Mustafa Kemal Atatürk’ün uzağı görüş ve derin seziş kabiliyetine General Mac Arthur büyük bir hayranlık duymuştur. 1932 yılında Atatürk’le yaptığı bir görüşme sırasında Atatürk, Mac Arthur’a Almanya’nın bütün Avrupa’yı işgal edeceğini, savaşın 1940-1945 yıllarından daha sonraya kalmayacağı, İtalya’nın savaşa gireceğini, Amerika’nın savaşa girmesiyle Almanya’nın yenileceğini, savaşı kazanan tarafın ise Rusya olacağını söylemiştir.
Askerlikte muharebedeki durum ve şartlara göre inisiyatifini kullanarak kesin karar verebilme çok önemlidir. Mustafa Kemal Atatürk, inisiyatifi en iyi şekilde kullanmasını bilen bir askerdir. Bir komutanın verdiği emirler içinde en zor olanı, "geri çekilme" emridir. Hiçbir komutan geri çekilme emrini kolay kolay veremez. Fakat çeşitli ihtimaller hesaplanarak yapılan bir geri çekilme harekâtı ilerde yapılabilecek taarruz harekâtına gerekli olacak insan ve malzemenin ana kaynağını teşkil edebilir. Buna ve Mustafa Kemal Atatürk’ün inisiyatifini kullanarak yaptığı en güzel geri çekilme harekâtından birisini Suriye Cephesi’nde uygulamıştır. Mustafa Kemal Atatürk verdiği geri çekilme emriyle Anadolu’nun güneyden geçiş yolu olan Toros dağları geçitlerine ulaşan yolların kapatılmasını sağlayarak düşman kuvvetlerinin Anadolu içlerine girmesini önlediği gibi Yıldırım Ordular Grubunun savaş malzemelerinin ilerde Adana, Antep, Maraş savunmalarında kullanılmasını sağlamıştır.
İkinci örnek ise Kurtuluş Savaşı’nda Kütahya-Eskişehir Muharebeleri’nden sonra ordunun 150 km geride, Sakarya doğusuna çekilme kararıdır. Atatürk’ün verdiği emir büyük bir geri çekilmeyi gerektiren zor bir karardır. Karardaki güçlük, bu kadar büyük bir geri çekilmenin askerî gereklerini Türkiye Büyük Millet Meclisi’nde anlatabilme zorluğu, mukavemetin ve harbin asıl kaynağı olan millette yaratacağı düş kırıklığından, Yunanlara ve diğer devletleri güç ve umut verilmesinden ve TBMM Hükûmetinin dış ülkelerle müzakere gücünün zayıflamış olmasından kaynaklanıyordu. Ayrıca bu yurt parçasının düşmana bırakılmasının maddi kayıpları da olacaktı.
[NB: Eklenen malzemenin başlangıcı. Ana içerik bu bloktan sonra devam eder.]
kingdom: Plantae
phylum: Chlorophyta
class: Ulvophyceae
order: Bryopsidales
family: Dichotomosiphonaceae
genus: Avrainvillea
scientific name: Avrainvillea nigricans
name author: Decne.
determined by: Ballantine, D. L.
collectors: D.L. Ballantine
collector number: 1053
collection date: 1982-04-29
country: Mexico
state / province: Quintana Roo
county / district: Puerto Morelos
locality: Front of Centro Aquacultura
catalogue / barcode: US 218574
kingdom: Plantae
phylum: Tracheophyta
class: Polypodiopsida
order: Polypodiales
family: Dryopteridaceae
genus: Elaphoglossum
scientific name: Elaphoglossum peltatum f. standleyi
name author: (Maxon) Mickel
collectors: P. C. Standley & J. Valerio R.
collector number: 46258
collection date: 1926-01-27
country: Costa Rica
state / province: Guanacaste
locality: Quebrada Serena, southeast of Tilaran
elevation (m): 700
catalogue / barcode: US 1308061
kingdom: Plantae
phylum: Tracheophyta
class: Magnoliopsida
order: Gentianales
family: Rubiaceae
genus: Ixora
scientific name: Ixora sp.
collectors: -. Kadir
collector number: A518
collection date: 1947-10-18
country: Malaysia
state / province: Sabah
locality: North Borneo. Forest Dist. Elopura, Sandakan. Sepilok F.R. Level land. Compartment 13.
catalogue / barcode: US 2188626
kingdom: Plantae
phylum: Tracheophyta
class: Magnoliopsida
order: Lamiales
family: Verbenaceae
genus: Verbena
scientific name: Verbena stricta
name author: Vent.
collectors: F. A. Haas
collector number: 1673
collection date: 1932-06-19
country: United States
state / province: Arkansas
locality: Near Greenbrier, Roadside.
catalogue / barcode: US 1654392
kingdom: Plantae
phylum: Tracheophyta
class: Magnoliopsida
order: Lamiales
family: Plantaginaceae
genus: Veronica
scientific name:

Bütün bu olumsuzluklara karşılık, askerî zorunluluklarla bu kararı almak zorunda kalmış ve askerî şartları Türk ordusu yararına düzeltmiştir.
Liderlik risk ve sorumluluk üstlenmeyi gerektirir. Atatürk, sorumluluk konusunda en yakın arkadaşlarından en sade vatandaşa kadar daima örnek olmuştur. Ona göre sorumluluğun idrakinde akıl vardır. Gerçek vardır. Sağlam bir mantık, engin bir bilinç vardır. "Komutanlık vazife ve sorumluluğunu yüklenecek kadar omuzlarında ve özellikle dimağlarında güç bulunmayanların acıklı sonuçlarla karşılaşmaları kaçınılmazdır." diyen Atatürk’ün hareketlerinde ve kararlarında büyük bir cesaret ve soğukkanlılık görülür. Atatürk, Sakarya’da üstün bir düşman karşısında cepheyi zayıf kuvvetle tutmuş, kuvvetin çoğunu elinde ihtiyat olarak bulundurmuştur.